AIM OF THE TASK:
Below are records; count the lines that hold the string "NOMBRE" and give only the count.

AVAILABLE RECORDS:

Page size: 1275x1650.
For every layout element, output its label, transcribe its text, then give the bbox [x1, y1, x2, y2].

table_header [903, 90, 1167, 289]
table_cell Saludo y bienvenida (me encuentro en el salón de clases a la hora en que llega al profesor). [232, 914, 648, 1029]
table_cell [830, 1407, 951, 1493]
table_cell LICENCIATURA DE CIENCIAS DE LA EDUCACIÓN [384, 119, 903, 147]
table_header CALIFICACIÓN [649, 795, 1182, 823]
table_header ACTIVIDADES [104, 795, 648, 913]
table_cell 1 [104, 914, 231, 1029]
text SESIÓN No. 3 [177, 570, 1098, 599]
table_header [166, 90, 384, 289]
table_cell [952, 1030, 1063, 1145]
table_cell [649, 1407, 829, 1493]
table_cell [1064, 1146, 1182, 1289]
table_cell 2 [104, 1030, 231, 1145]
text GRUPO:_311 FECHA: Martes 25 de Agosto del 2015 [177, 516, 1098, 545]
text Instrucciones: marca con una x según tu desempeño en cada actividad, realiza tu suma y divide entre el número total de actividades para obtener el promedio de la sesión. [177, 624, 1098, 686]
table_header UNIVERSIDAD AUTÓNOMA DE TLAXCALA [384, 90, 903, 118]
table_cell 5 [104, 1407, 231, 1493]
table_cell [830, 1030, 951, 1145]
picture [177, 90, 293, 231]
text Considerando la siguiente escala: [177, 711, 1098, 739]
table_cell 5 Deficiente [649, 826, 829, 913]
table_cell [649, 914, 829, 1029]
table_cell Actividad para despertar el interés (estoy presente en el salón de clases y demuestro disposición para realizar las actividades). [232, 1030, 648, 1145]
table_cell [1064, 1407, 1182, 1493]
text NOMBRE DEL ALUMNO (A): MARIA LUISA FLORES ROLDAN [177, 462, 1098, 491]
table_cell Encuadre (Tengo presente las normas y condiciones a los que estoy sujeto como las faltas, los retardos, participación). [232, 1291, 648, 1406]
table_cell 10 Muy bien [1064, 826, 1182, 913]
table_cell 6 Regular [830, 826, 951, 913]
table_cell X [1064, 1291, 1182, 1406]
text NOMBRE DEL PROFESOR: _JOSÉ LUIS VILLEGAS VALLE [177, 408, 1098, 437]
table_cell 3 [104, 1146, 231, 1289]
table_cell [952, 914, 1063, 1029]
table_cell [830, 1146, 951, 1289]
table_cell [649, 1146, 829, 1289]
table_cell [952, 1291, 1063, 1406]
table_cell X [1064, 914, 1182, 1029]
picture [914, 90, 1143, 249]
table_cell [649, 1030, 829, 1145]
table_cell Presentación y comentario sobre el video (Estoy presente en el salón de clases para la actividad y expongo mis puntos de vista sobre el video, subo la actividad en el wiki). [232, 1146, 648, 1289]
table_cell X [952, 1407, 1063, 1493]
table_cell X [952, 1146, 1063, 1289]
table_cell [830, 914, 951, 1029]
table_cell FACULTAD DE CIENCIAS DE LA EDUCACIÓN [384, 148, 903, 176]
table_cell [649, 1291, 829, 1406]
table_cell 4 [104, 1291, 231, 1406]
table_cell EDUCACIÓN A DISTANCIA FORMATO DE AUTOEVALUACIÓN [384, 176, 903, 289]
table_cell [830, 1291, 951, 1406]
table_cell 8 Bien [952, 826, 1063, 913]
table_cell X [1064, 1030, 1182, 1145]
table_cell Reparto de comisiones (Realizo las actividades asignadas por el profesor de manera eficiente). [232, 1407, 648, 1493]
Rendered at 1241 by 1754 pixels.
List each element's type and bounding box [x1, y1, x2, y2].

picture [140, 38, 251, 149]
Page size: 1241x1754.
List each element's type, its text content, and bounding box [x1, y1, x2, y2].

ANSWER SPACE:
2